Skip to Main Content

Breadcrumb

Question and Answer

Chris Saxon

Thanks for the question.

Asked: March 05, 2005 - 5:44 pm UTC

Last updated: November 25, 2019 - 11:57 am UTC

Version: 8.1.6

Viewed 1000+ times

You Asked

Is this true that putting null-common columns at the end of rows saves space in oppose to columns that are being put before the end?

and Tom said...

Ahh, a chance to have a wildly exaggerated example, excellent....


ops$tkyte@ORA9IR2> declare
2 l_stmt long := 'c1 int';
3 begin
4 for i in 2 .. 999
5 loop
6 l_stmt := l_stmt || ', c' || i || ' int';
7 end loop;
8
9 execute immediate 'create table t1 ( x int, ' || l_stmt || ')';
10 execute immediate 'create table t2 ( ' || l_stmt || ', x int )';
11 end;
12 /

PL/SQL procedure successfully completed.

ops$tkyte@ORA9IR2>
ops$tkyte@ORA9IR2> insert into t1 (x) select object_id from all_objects;

27812 rows created.

ops$tkyte@ORA9IR2> insert into t2 (x) select x from t1;

27812 rows created.

ops$tkyte@ORA9IR2>
ops$tkyte@ORA9IR2> exec show_space( 'T1' );
Free Blocks............................. 2
Total Blocks............................ 48
Total Bytes............................. 393,216
Total MBytes............................ 0
Unused Blocks........................... 3
Unused Bytes............................ 24,576
Last Used Ext FileId.................... 8
Last Used Ext BlockId................... 489
Last Used Block......................... 5

PL/SQL procedure successfully completed.

++++++++

* **Directive**: Write the next part of the Q&A page about saving space by putting mostly-null columns at the end of a row, starting right after the last line of the page.

* **Data**:
++++++++

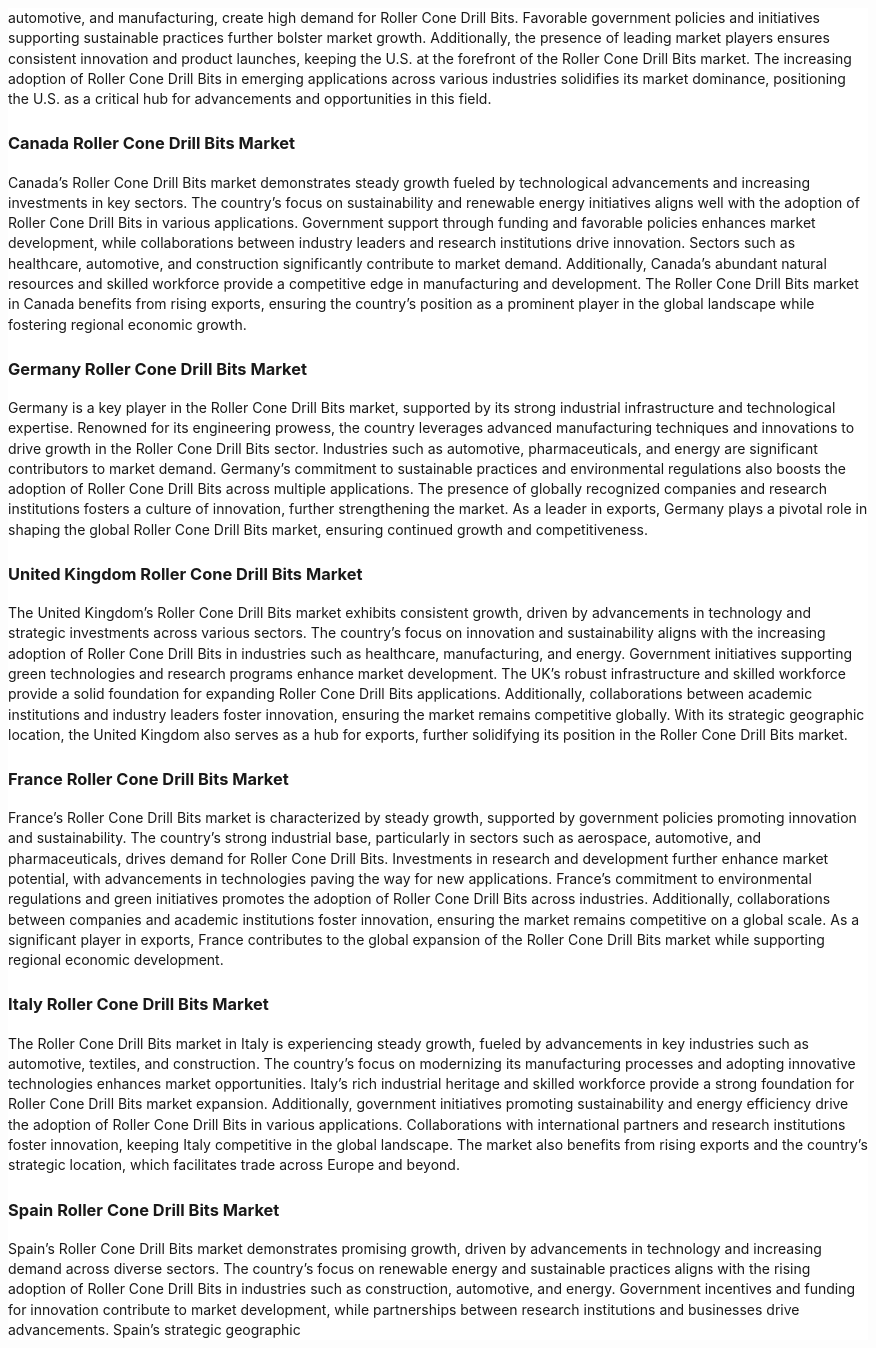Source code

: automotive, and manufacturing, create high demand for Roller Cone Drill Bits. Favorable government policies and initiatives supporting sustainable practices further bolster market growth. Additionally, the presence of leading market players ensures consistent innovation and product launches, keeping the U.S. at the forefront of the Roller Cone Drill Bits market. The increasing adoption of Roller Cone Drill Bits in emerging applications across various industries solidifies its market dominance, positioning the U.S. as a critical hub for advancements and opportunities in this field.</p><h3>Canada Roller Cone Drill Bits Market</h3><p>Canada&rsquo;s Roller Cone Drill Bits market demonstrates steady growth fueled by technological advancements and increasing investments in key sectors. The country&rsquo;s focus on sustainability and renewable energy initiatives aligns well with the adoption of Roller Cone Drill Bits in various applications. Government support through funding and favorable policies enhances market development, while collaborations between industry leaders and research institutions drive innovation. Sectors such as healthcare, automotive, and construction significantly contribute to market demand. Additionally, Canada&rsquo;s abundant natural resources and skilled workforce provide a competitive edge in manufacturing and development. The Roller Cone Drill Bits market in Canada benefits from rising exports, ensuring the country&rsquo;s position as a prominent player in the global landscape while fostering regional economic growth.</p><h3>Germany Roller Cone Drill Bits Market</h3><p>Germany is a key player in the Roller Cone Drill Bits market, supported by its strong industrial infrastructure and technological expertise. Renowned for its engineering prowess, the country leverages advanced manufacturing techniques and innovations to drive growth in the Roller Cone Drill Bits sector. Industries such as automotive, pharmaceuticals, and energy are significant contributors to market demand. Germany&rsquo;s commitment to sustainable practices and environmental regulations also boosts the adoption of Roller Cone Drill Bits across multiple applications. The presence of globally recognized companies and research institutions fosters a culture of innovation, further strengthening the market. As a leader in exports, Germany plays a pivotal role in shaping the global Roller Cone Drill Bits market, ensuring continued growth and competitiveness.</p><h3>United Kingdom Roller Cone Drill Bits Market</h3><p>The United Kingdom&rsquo;s Roller Cone Drill Bits market exhibits consistent growth, driven by advancements in technology and strategic investments across various sectors. The country&rsquo;s focus on innovation and sustainability aligns with the increasing adoption of Roller Cone Drill Bits in industries such as healthcare, manufacturing, and energy. Government initiatives supporting green technologies and research programs enhance market development. The UK&rsquo;s robust infrastructure and skilled workforce provide a solid foundation for expanding Roller Cone Drill Bits applications. Additionally, collaborations between academic institutions and industry leaders foster innovation, ensuring the market remains competitive globally. With its strategic geographic location, the United Kingdom also serves as a hub for exports, further solidifying its position in the Roller Cone Drill Bits market.</p><h3>France Roller Cone Drill Bits Market</h3><p>France&rsquo;s Roller Cone Drill Bits market is characterized by steady growth, supported by government policies promoting innovation and sustainability. The country&rsquo;s strong industrial base, particularly in sectors such as aerospace, automotive, and pharmaceuticals, drives demand for Roller Cone Drill Bits. Investments in research and development further enhance market potential, with advancements in technologies paving the way for new applications. France&rsquo;s commitment to environmental regulations and green initiatives promotes the adoption of Roller Cone Drill Bits across industries. Additionally, collaborations between companies and academic institutions foster innovation, ensuring the market remains competitive on a global scale. As a significant player in exports, France contributes to the global expansion of the Roller Cone Drill Bits market while supporting regional economic development.</p><h3>Italy Roller Cone Drill Bits Market</h3><p>The Roller Cone Drill Bits market in Italy is experiencing steady growth, fueled by advancements in key industries such as automotive, textiles, and construction. The country&rsquo;s focus on modernizing its manufacturing processes and adopting innovative technologies enhances market opportunities. Italy&rsquo;s rich industrial heritage and skilled workforce provide a strong foundation for Roller Cone Drill Bits market expansion. Additionally, government initiatives promoting sustainability and energy efficiency drive the adoption of Roller Cone Drill Bits in various applications. Collaborations with international partners and research institutions foster innovation, keeping Italy competitive in the global landscape. The market also benefits from rising exports and the country&rsquo;s strategic location, which facilitates trade across Europe and beyond.</p><h3>Spain Roller Cone Drill Bits Market</h3><p>Spain&rsquo;s Roller Cone Drill Bits market demonstrates promising growth, driven by advancements in technology and increasing demand across diverse sectors. The country&rsquo;s focus on renewable energy and sustainable practices aligns with the rising adoption of Roller Cone Drill Bits in industries such as construction, automotive, and energy. Government incentives and funding for innovation contribute to market development, while partnerships between research institutions and businesses drive advancements. Spain&rsquo;s strategic geographic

++++++++

* **Your response**:
ops$tkyte@ORA9IR2> exec show_space( 'T2' );
Free Blocks............................. 5
Total Blocks............................ 4,224
Total Bytes............................. 34,603,008
Total MBytes............................ 33
Unused Blocks........................... 98
Unused Bytes............................ 802,816
Last Used Ext FileId.................... 8
Last Used Ext BlockId................... 5,129
Last Used Block......................... 30

PL/SQL procedure successfully completed.


wow, 400k, versus 34MEG


So, what happened -- well, Oracle will store "trailing null columns" in a table using zero bytes. If the last column in the table is NULL, nothing, if the last and second to last are NULL -- two nothings and so on...

So, here we have 1,000 columns (most you are going to have). In case 1 -- one not null column followed by 999 "nothings"

In case 2 -- 999 nothings followed by one column -- in this case, each of the nothings took a byte (null flag -- to say "column 42 isn't here, it is null")


Take a couple thousand rows with 999 bytes -- versus the same without them and it adds up.


So, yes -- but remember -- this was total exaggeration here. But if you have 1,000,000 rows and know that the "last column or two" are mostly null -- you can save a meg or two (not much).


Now you know how it works though, it is true that

o putting columns you frequently access "near the front"
o putting columns that are mostly NULL last
o putting columns you infrequently access nearer to the end of the table

will derive mostly marginal improvements in speed and space usage.


Rating

  (4 ratings)

Is this answer out of date? If it is, please let us know via a Comment

Comments

Clear as crystal now

Yoni, March 05, 2005 - 6:48 pm UTC

Thanks for your quick response, Tom !
Right to the point.


A reader, March 06, 2005 - 1:53 am UTC

Hi Tom,

How can "reorder" the columns in table definition? i.e. move column from column 1 to column 10. I heard that there is some scripts (from Oracle) that can be used to "reorder" the columns, is this true?

Thanks
David

Tom Kyte
March 06, 2005 - 7:31 am UTC

you rebuild the table - create table new_table as select <columns in order> from old_table

index, grant, constrain -- and then rename.

or use dbms_redefinition (search for that for examples on this site)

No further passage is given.